Bennett Miller rang—you know, the talent from Mamaroneck who directed Capote, about the mixture of compassion and manipulation behind the making of Truman Capote's In Cold Blood. "Am I the next Capote?" was naturally my first question. "You are," Miller obliged as I prepared to be stroked. "You're going to charm and disarm me and then betray me. You will laugh your way through my defenses and peel back the layers and find the chink in my armor and thrust your sword and reach your arm through my ribs and pull out my heart, throw it on the ground, puncture it with the heel of your pumps that I know you're wearing right now, and then put your cigarette out in it. In that way you are the new Capote." Goshers, I was hoping more for, "Yes, you're a truly brilliant writer for the new age," but hey, I'll take it. ...
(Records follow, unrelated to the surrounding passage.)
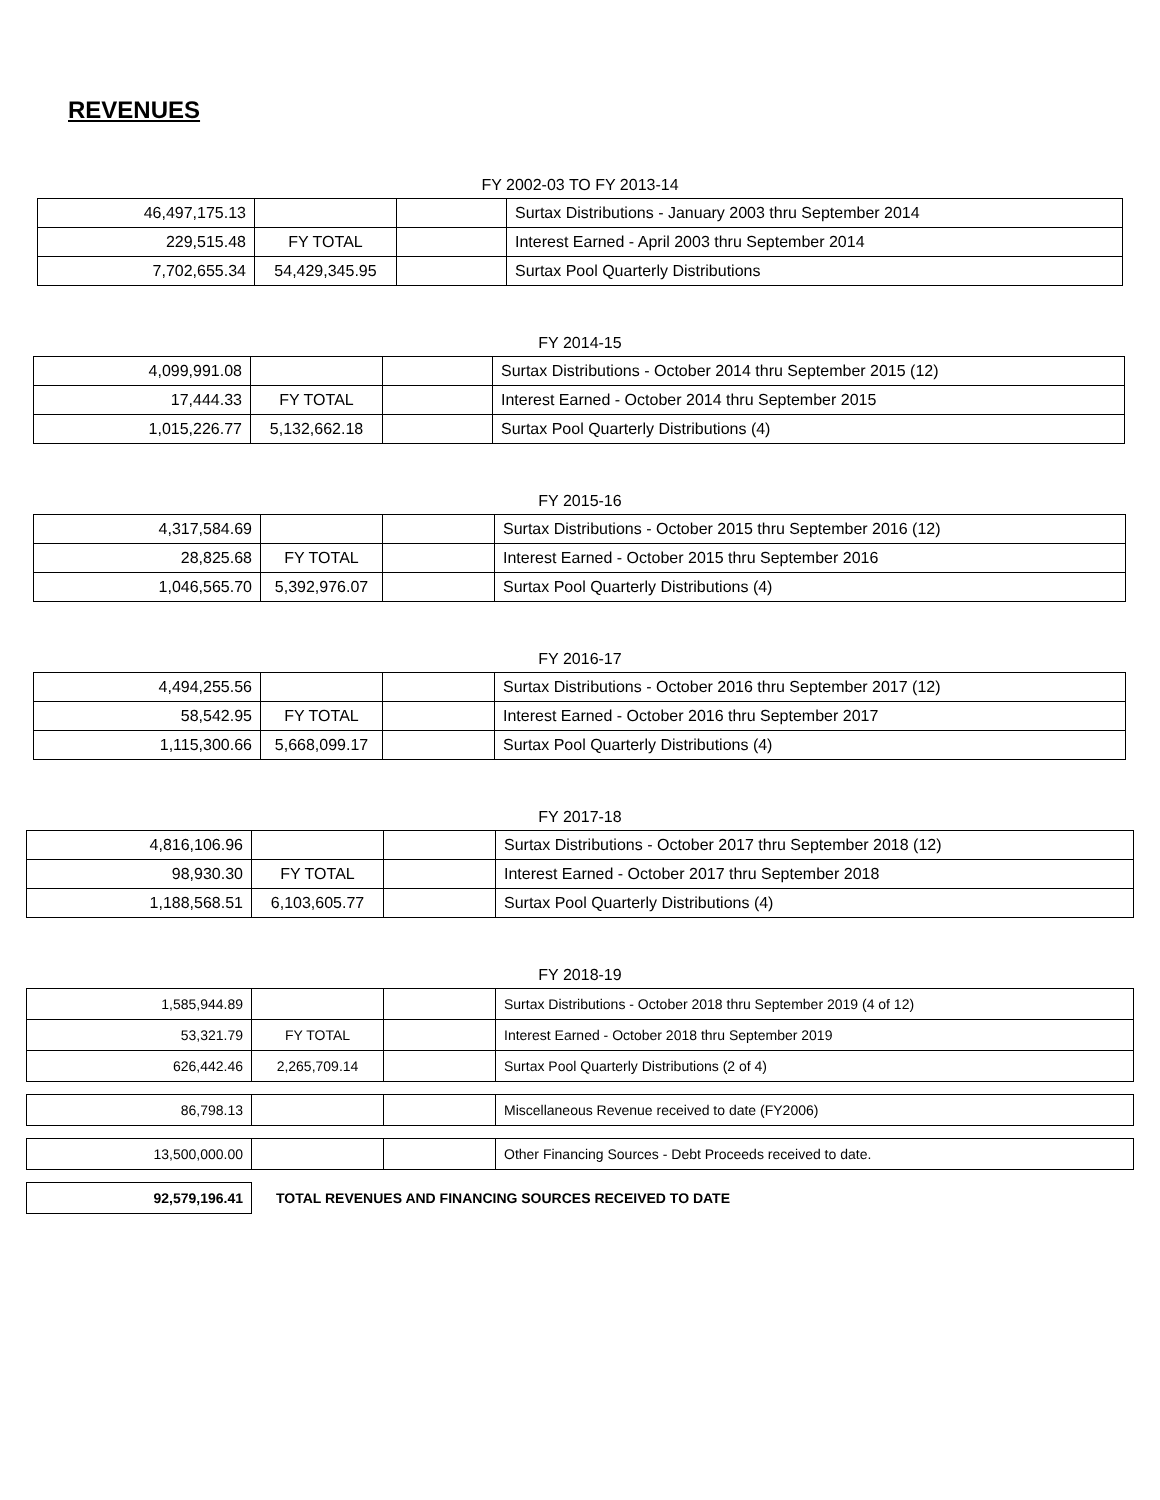REVENUES
FY 2002-03 TO FY 2013-14
| 46,497,175.13 | | | Surtax Distributions - January 2003 thru September 2014 |
| 229,515.48 | FY TOTAL | | Interest Earned - April 2003 thru September 2014 |
| 7,702,655.34 | 54,429,345.95 | | Surtax Pool Quarterly Distributions |
FY 2014-15
| 4,099,991.08 | | | Surtax Distributions - October 2014 thru September 2015 (12) |
| 17,444.33 | FY TOTAL | | Interest Earned - October 2014 thru September 2015 |
| 1,015,226.77 | 5,132,662.18 | | Surtax Pool Quarterly Distributions (4) |
FY 2015-16
| 4,317,584.69 | | | Surtax Distributions - October 2015 thru September 2016 (12) |
| 28,825.68 | FY TOTAL | | Interest Earned - October 2015 thru September 2016 |
| 1,046,565.70 | 5,392,976.07 | | Surtax Pool Quarterly Distributions (4) |
FY 2016-17
| 4,494,255.56 | | | Surtax Distributions - October 2016 thru September 2017 (12) |
| 58,542.95 | FY TOTAL | | Interest Earned - October 2016 thru September 2017 |
| 1,115,300.66 | 5,668,099.17 | | Surtax Pool Quarterly Distributions (4) |
FY 2017-18
| 4,816,106.96 | | | Surtax Distributions - October 2017 thru September 2018 (12) |
| 98,930.30 | FY TOTAL | | Interest Earned - October 2017 thru September 2018 |
| 1,188,568.51 | 6,103,605.77 | | Surtax Pool Quarterly Distributions (4) |
FY 2018-19
| 1,585,944.89 | | | Surtax Distributions - October 2018 thru September 2019 (4 of 12) |
| 53,321.79 | FY TOTAL | | Interest Earned - October 2018 thru September 2019 |
| 626,442.46 | 2,265,709.14 | | Surtax Pool Quarterly Distributions (2 of 4) |
| 86,798.13 | | | Miscellaneous Revenue received to date (FY2006) |
| 13,500,000.00 | | | Other Financing Sources - Debt Proceeds received to date. |
| 92,579,196.41 | TOTAL REVENUES AND FINANCING SOURCES RECEIVED TO DATE |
(M)ore lip-smackingly, was Capote casting around for an indiscriminate love match with his not unattractive criminal subject Perry Edward Smith? No way, said Miller, who'd consulted biographer Gerald Clarke about this. "In Cold Blood meant more to him than anything else. He wasn't about to risk it all for a blowjob!" (So I'm not the new Capote.)

But that is not all! For the low, low price of free, you get Elaine Kaufman's trenchant commentary about Tab Hunter, Hope Davis expounding on the moral implications of The Weather Man's "cameltoe montage" and a Madonna entendre left over from her recent Roxy appearance. Let this prince be a lesson, gang--genius never sleeps.